Even if European carbon prices treble to €200 ($236), hydrogen generated from renewable energy would still struggle to compete with fossil fuels in the absence of additional government help.
That is the conclusion drawn by Guidehouse consultants and released by the German think tank Agora Energiewende. To make the average renewable hydrogen project competitive with a fossil fuel alternative, they estimated that yearly subsidies of up to 24 billion euros would be required over the next decade.
Increasing the share of Europe’s polluting industry that runs on hydrogen is critical to the bloc’s goal of achieving carbon neutrality by the middle of the century. The analysis demonstrates the magnitude of the move away from polluting energy sources.
While hydrogen could help reduce carbon emissions from industries such as steel production, shipping, and aviation, producing it from renewable sources is far more expensive than producing it from natural gas, which is extensively used in oil refining and fertilizer production.
Even if the EU’s carbon price is increased to 200 euros by 2030, renewable energy would remain the least expensive way to manufacture hydrogen.
Costs are projected to decrease as demand for renewable hydrogen increases and the sector scales up. Several firms, including Denmark’s Haldor Topsoe AS and Norway’s Nel ASA, have calculated that hydrogen produced from wind or solar energy might be cost competitive with fossil fuel-based hydrogen as early as 2025.
While this may be conceivable at the most perfect places, Matthias Deutsch, senior associate at Agora Energiewende, believes it is unclear how much hydrogen might be produced at those locations. After 2030, the reliance on subsidies should begin to decline.

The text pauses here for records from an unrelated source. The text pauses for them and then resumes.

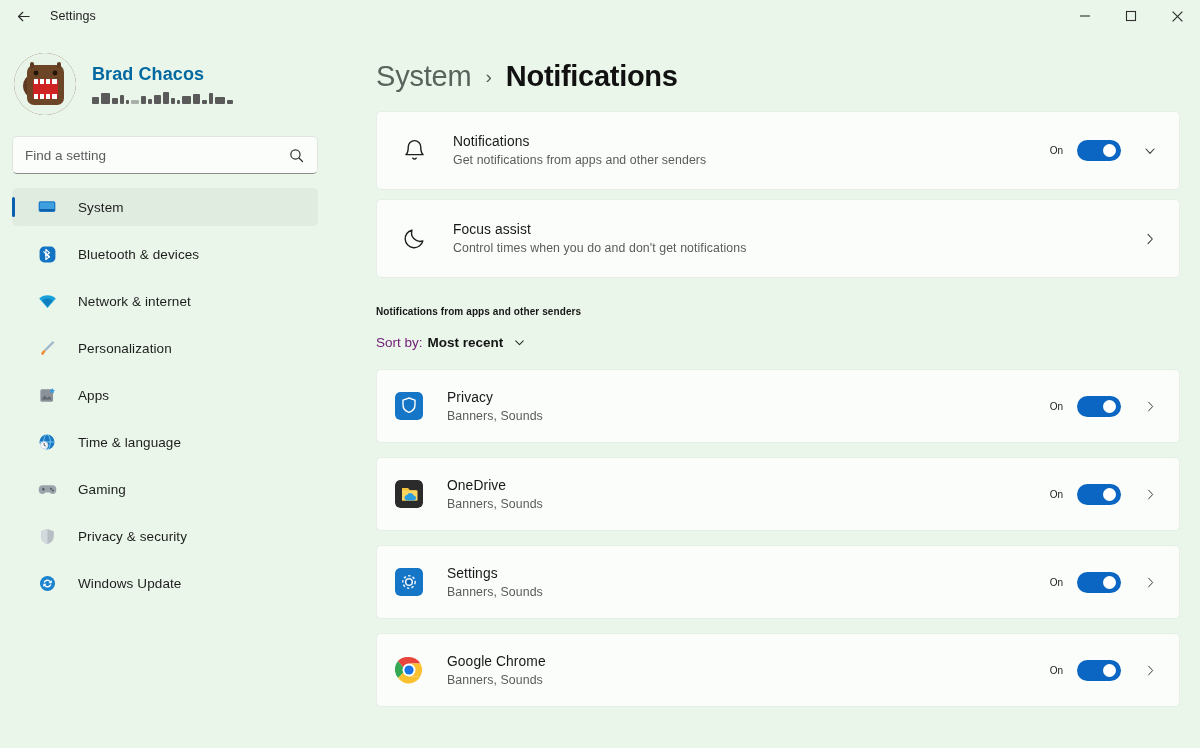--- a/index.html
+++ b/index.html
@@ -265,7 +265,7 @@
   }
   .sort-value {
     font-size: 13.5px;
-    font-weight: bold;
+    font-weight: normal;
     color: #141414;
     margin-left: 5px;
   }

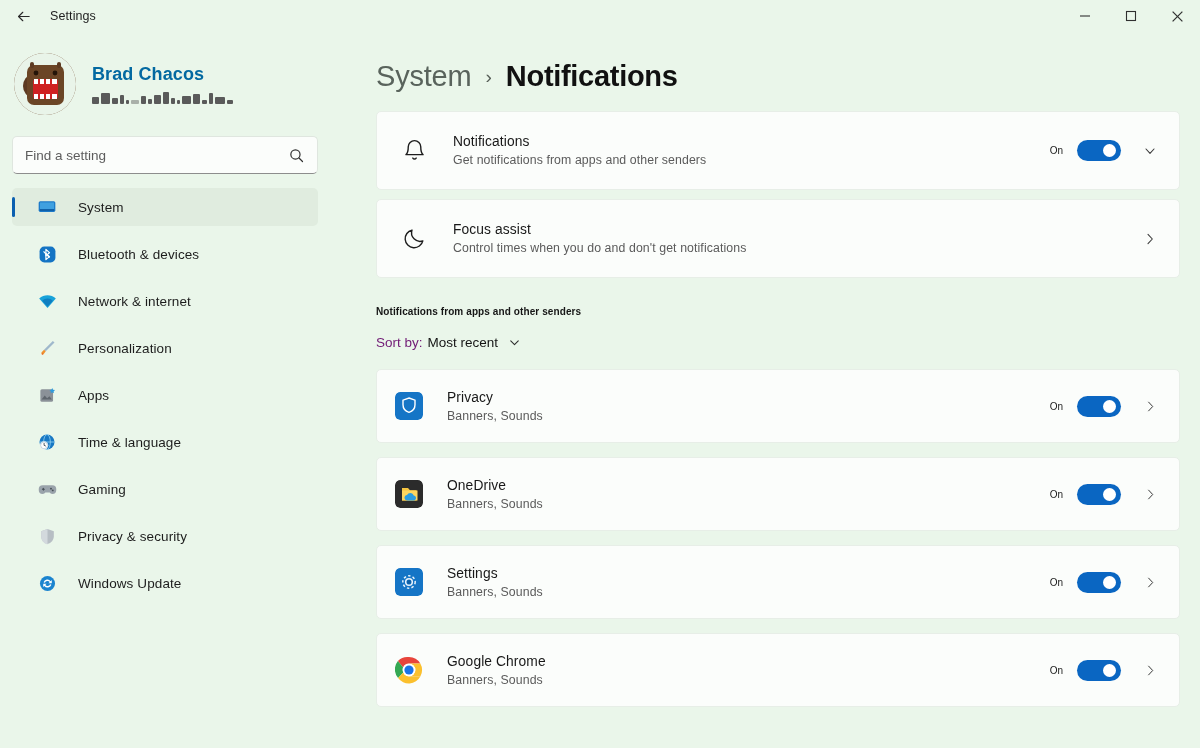--- a/index.html
+++ b/index.html
@@ -432,6 +432,15 @@
         <span class="nav-label">Apps</span>
       </div>
 
+      <div class="navitem">
+        <span class="nav-icon">
+          <svg width="19" height="19" viewBox="0 0 24 24">
+              <circle cx="12" cy="7" r="4" fill="#27a68c"></circle>
+              <path d="M4.5 20c0-4.2 3.4-6.5 7.5-6.5s7.5 2.3 7.5 6.5H4.5z" fill="#1f8f78"></path>
+            </svg>
+        </span>
+        <span class="nav-label">Accounts</span>
+      </div>
 
       <div class="navitem">
         <span class="nav-icon">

According to the study, how governments deploy funds for renewable hydrogen will be critical. To produce enough hydrogen to meet the many potential sources of demand, a large increase in green energy capacity will be required. It would be more efficient to use electricity directly wherever possible rather than converting it to hydrogen and so losing some energy.
Steel and ammonia production, long-haul aircraft, and long-term storage of renewable energy are among the least contentious applications for renewable hydrogen, according to Agora, because they do not require complete decarbonization. That is in contrast to passenger automobiles, light-duty trucks, and individual building heating, all of which can be decarbonized in means other than hydrogen.